Violent felons collecting signatures for “clean energy” initiative campaign, in violation of state law

FOR IMMEDIATE RELEASE
May 21, 2018

Violent felons collecting signatures for “clean energy” initiative campaign, in violation of state law

Criminal rap sheets include convictions for kidnapping, vehicular homicide, domestic violence and more; complaint filed with Secretary of State

Multiple individuals registered as petition circulators for the “Clean Energy for a Healthy Arizona” initiative campaign are convicted felons. Some have violent criminal rap sheets with past convictions ranging from kidnapping to domestic violence, vehicular homicide and more.

Arizona law prohibits convicted felons from circulating initiative petitions, unless they have had their rights restored. The issue is one of both election integrity and public safety, as petition circulators are dispatched into Arizona communities and paid to interact with the public.

“Clearly, the ‘Clean Energy’ campaign hasn’t done its homework on the men and women collecting initiative signatures on its behalf.
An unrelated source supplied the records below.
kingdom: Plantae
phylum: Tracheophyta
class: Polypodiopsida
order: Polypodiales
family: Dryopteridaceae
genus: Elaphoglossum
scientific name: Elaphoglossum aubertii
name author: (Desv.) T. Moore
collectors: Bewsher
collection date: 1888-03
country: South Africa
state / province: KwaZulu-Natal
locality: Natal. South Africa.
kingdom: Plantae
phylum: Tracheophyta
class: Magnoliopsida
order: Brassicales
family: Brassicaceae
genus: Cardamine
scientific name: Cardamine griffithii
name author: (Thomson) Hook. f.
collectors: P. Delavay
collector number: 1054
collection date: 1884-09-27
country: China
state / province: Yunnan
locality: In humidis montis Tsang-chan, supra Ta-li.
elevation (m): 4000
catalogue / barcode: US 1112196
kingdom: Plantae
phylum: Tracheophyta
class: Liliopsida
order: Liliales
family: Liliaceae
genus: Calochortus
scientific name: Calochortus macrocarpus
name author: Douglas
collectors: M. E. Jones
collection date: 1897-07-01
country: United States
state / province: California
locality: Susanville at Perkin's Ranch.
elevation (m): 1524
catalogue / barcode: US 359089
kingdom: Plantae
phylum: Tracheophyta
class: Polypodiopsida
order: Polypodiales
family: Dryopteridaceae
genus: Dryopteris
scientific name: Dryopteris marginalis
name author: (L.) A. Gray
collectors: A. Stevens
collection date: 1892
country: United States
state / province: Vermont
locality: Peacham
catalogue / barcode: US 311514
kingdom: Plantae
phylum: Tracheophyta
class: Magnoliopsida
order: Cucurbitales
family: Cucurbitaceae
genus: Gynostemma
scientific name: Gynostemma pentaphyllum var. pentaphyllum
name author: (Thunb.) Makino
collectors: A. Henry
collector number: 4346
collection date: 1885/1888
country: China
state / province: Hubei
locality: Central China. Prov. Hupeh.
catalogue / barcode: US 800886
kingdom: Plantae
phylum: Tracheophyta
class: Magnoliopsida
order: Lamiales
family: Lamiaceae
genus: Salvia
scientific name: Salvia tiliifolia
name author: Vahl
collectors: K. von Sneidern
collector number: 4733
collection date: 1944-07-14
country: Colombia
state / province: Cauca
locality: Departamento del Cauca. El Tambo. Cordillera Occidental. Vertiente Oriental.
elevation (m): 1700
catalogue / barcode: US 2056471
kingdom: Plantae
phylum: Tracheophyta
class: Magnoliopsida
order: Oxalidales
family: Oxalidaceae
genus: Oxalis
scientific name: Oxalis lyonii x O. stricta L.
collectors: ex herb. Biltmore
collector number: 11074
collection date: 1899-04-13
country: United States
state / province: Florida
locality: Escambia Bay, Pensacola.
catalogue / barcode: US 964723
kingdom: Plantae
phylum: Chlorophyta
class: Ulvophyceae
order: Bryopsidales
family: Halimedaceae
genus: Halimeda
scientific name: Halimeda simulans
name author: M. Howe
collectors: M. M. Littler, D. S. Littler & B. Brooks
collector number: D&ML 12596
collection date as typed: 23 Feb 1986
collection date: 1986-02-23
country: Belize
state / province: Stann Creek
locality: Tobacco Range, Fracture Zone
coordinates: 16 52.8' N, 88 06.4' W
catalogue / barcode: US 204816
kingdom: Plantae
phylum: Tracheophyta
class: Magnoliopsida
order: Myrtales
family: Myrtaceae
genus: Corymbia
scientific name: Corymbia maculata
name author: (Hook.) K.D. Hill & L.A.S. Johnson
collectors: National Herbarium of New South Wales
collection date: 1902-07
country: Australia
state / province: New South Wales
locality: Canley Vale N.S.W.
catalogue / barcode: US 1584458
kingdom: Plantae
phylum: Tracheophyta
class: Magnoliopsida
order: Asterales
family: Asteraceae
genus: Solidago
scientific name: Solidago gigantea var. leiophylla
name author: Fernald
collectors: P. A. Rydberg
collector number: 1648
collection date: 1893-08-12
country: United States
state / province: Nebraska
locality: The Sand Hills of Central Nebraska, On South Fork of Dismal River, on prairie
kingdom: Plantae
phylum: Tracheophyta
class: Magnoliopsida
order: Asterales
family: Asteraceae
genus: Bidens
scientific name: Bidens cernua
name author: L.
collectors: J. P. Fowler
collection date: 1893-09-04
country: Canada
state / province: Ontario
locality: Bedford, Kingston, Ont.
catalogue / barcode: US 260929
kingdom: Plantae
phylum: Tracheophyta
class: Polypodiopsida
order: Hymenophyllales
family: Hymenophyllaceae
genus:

The use of felons as petition circulators is not only a violation of Arizona law, it is an outrageous abuse of public safety,” said Matthew Benson, spokesman with Arizonans for Affordable Electricity. “Arizona families should be able to trust that the signature-gatherers approaching them on street corners, in front of public libraries and at other community gathering spots are not violent felons. Yet, that is exactly who the initiative campaign has dispatched – men with felony convictions for kidnapping, domestic violence, aggravated vehicular homicide, burglary, forgery and more.

“We respectfully ask the Arizona Secretary of State’s Office to investigate these serious claims and invalidate any signatures collected by felons in violation of state law.”

The initiative campaign and its signature-collecting firm, Field Works, already face an active criminal probe by the Arizona Attorney General’s Office related to their petition-circulating activities. The campaign must collect and submit at least 225,963 valid signatures by July 5, 2018, in order to qualify its initiative for the November ballot.

Multiple former Field Works employees have signed declarations alleging wrongful termination for failing to meet signature-collection quotas, which are prohibited under state law. Additionally, in April, state Sen. John Kavanagh and Rep. Vince Leach filed a complaint noting the initiative campaign had registered hundreds of inactive petition circulators with the Secretary of State’s Office – an apparent bid to flood the office with dummy registrants, making it more difficult to assess the legality of individuals submitting signatures.

Benson continued, “It now seems clear the initiative registered so many phony petition circulators hoping to hide the ineligible – and, in some cases, dangerous – individuals working on the campaign’s behalf. Whatever the reason, the Arizona Secretary of State’s Office should order the campaign to immediately cease its illegal activities.”